Sein in einer Bäckerei vorgebrachter Vorschlag, einen Arbeitsgang einzusparen und die Kipfeln gerade herzustellen (die Kunden werden sich schon daran gewöhnen!) ist entrüstet abgewiesen worden: "Nächstens werden wir die Gurken gerade biegen!" Mit genau dieser Methode hat allerdings ein anderer Bäcker einen schönen Batzen eingespart.

Der sparsame Umgang mit dem verwendeten Material bringt Vorteile, wenn man dabei nicht übertreibt. Das übliche Pech für G.: Er hatte dem Verantwortlichen in einer Hosenfabrik so lange zugesetzt, den nach Innen geschlagenen Saum der Hosen zu reduzieren, bis endlich alle Hosen der letzten Lieferung zurückkamen: Sie waren ihren Trägern an gut sichtbarer Stelle geplatzt. Man kann sich die Auswirkung einer solchen Rücklaufaktion auf den Ruf der Hosenfabrik leicht ausmalen: Einem Autohersteller, welcher eine ganze Modellreihe ohne Scheibenwischer und Bremsen auf den Markt geworfen hätte, wäre gewiß leichter verziehen worden.

Auch mit der Forderung nach übersichtlicher Gestaltung des Arbeitsablaufes (Schlachtruf: "Mehr Transparenz!") weiß G. nichts anzufangen. Er hat schon die ärgsten Schwierigkeiten, überhaupt die bestehenden Abläufe zu begreifen.

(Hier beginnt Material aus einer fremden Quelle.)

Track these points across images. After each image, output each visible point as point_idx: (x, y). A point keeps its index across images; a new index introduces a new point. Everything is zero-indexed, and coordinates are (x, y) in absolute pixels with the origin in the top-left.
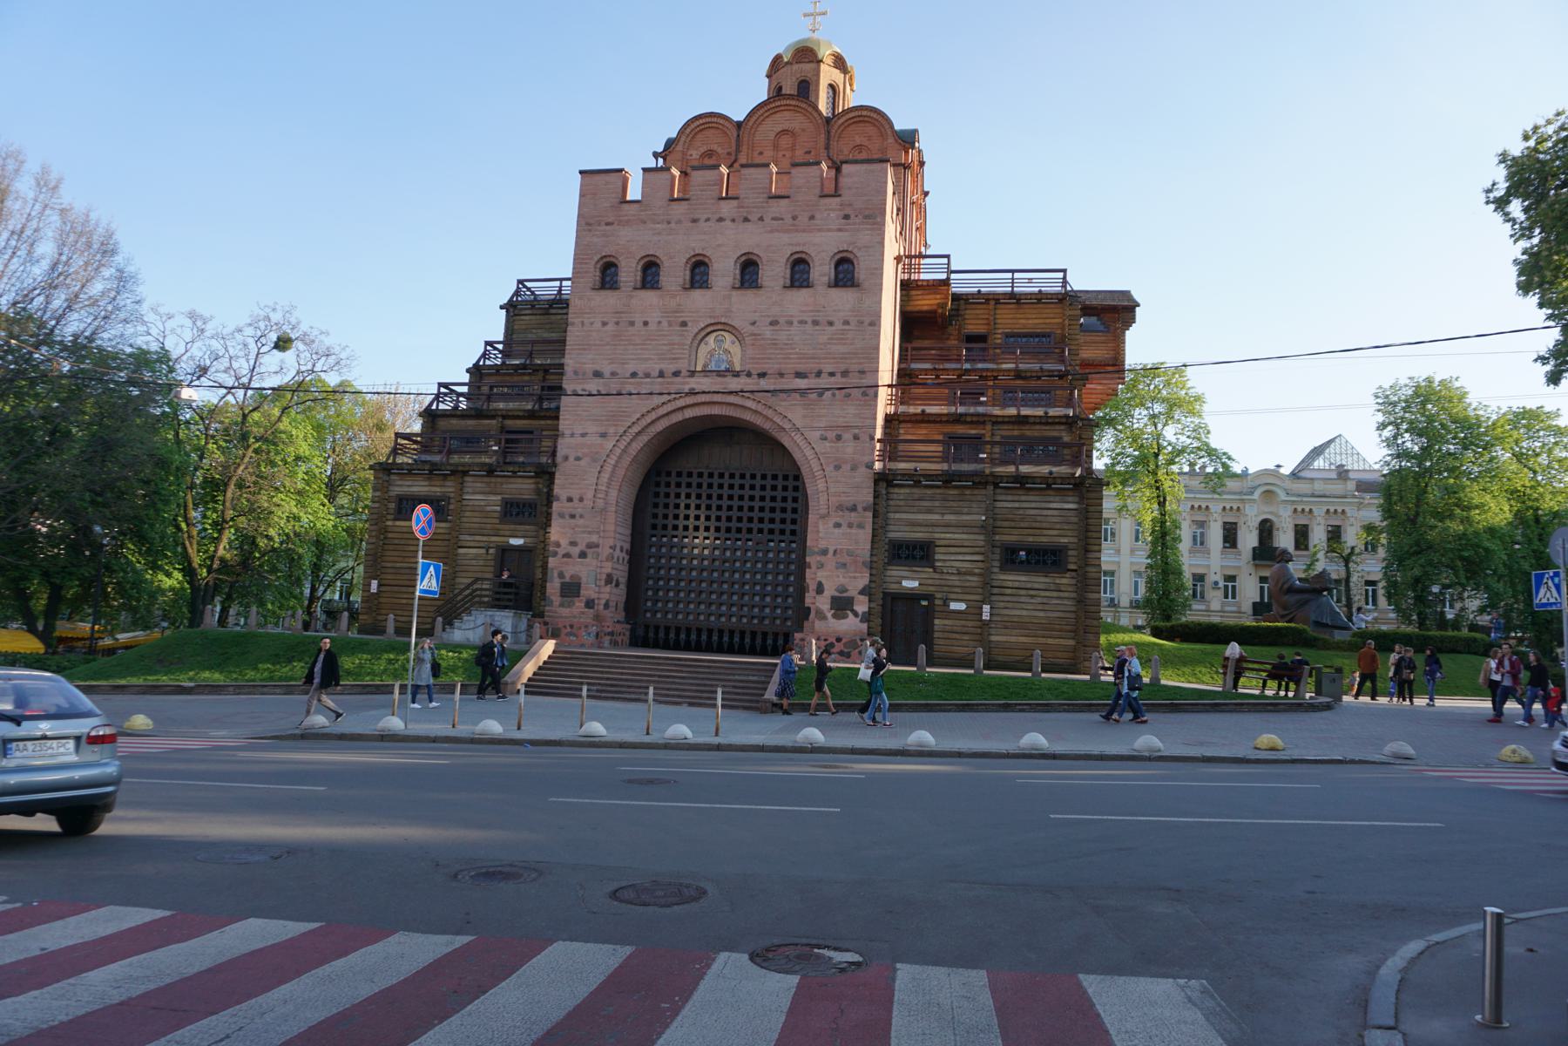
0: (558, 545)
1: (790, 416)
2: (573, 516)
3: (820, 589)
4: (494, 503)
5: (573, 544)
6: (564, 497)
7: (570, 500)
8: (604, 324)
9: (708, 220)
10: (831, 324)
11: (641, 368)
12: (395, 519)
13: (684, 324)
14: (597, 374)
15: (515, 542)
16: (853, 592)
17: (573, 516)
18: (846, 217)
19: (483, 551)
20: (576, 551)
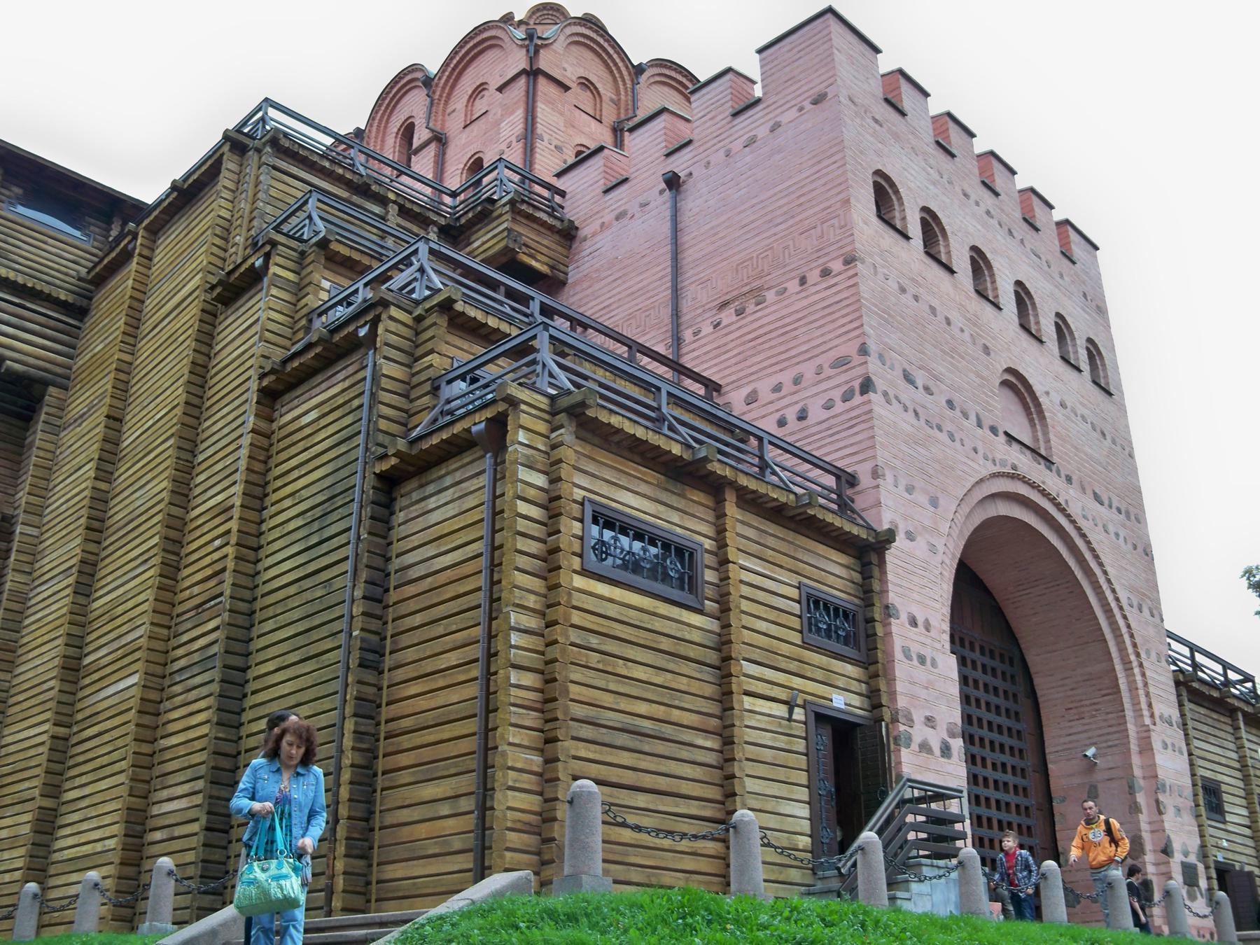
0: (910, 722)
1: (1103, 559)
2: (922, 660)
3: (1166, 851)
4: (785, 588)
5: (930, 721)
6: (904, 617)
7: (913, 622)
8: (903, 290)
9: (977, 204)
10: (1103, 434)
11: (957, 398)
12: (585, 572)
13: (986, 350)
14: (908, 378)
15: (839, 701)
16: (1192, 859)
17: (922, 660)
18: (1085, 295)
19: (781, 710)
20: (934, 739)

Daß sich G. noch immer auf seinem Posten befindet, liegt jedoch gerade an dieser seiner Begriffsstutzigkeit, die er beinahe zu einem System entwickelt hat. Der wichtigste Teil der Beratung besteht nämlich darin, die Tätigkeit der Beschäftigten im zu durchleuchtenden Betrieb genau zu studieren: Bei manchen Verrichtungen nach deren genauen Sinn und Zweck zu fragen und sich wohl auch gewisse Einzelheiten erklären zu lassen. Erst nachher kann man den Studienobjekten mit guten Ratschlägen an die Hand gehen.

Man wird verschiedene Personen über ihre Meinung bezüglich des selben Problems befragen, divergierende Auffassungen vergleichen und über alle Vorgänge ein genaues Protokoll führen müssen, um zuletzt daraus die nötigen Schlüsse zu ziehen.

Wird nun G. in einen Betrieb entsandt, dann haben die dort Beschäftigten ihre liebe Not mit ihm: Wenn sie ihm einzelne Arbeitsschritte nur fünfmal erklären müssen, dann sind sie schon gut daran. Oftmals müssen sie für G. auch selbst die schriftlichen Notizen machen und bestimmte Details aufzeichnen.

Nach der fünften Erklärung schüttelt der Sachbearbeiter den Kopf: Gibt es das wirklich, seufzt er und verdreht die Augen. Beim nächsten Versuch allerdings geht ihm vielleicht ein Licht auf und er findet tatsächlich die eine oder andere Verbesserung für seine Tätigkeit: Er hält kurz inne in seiner Rede und der Ausdruck freudiger Erkenntnis erscheint auf seinen Zügen. G. muß nur auf das Aufleuchten seiner Augen warten und dann einhaken: Ist er geschickt genug, so kann er einen Teil des Erfolges für sich in Anspruch nehmen.

Verläßt G. dann endlich den Betrieb, so geht allen dort Beschäftigten die Arbeit doppelt schnell von der Hand: Was man sich eigentlich von seinem Besuch erhofft hatte!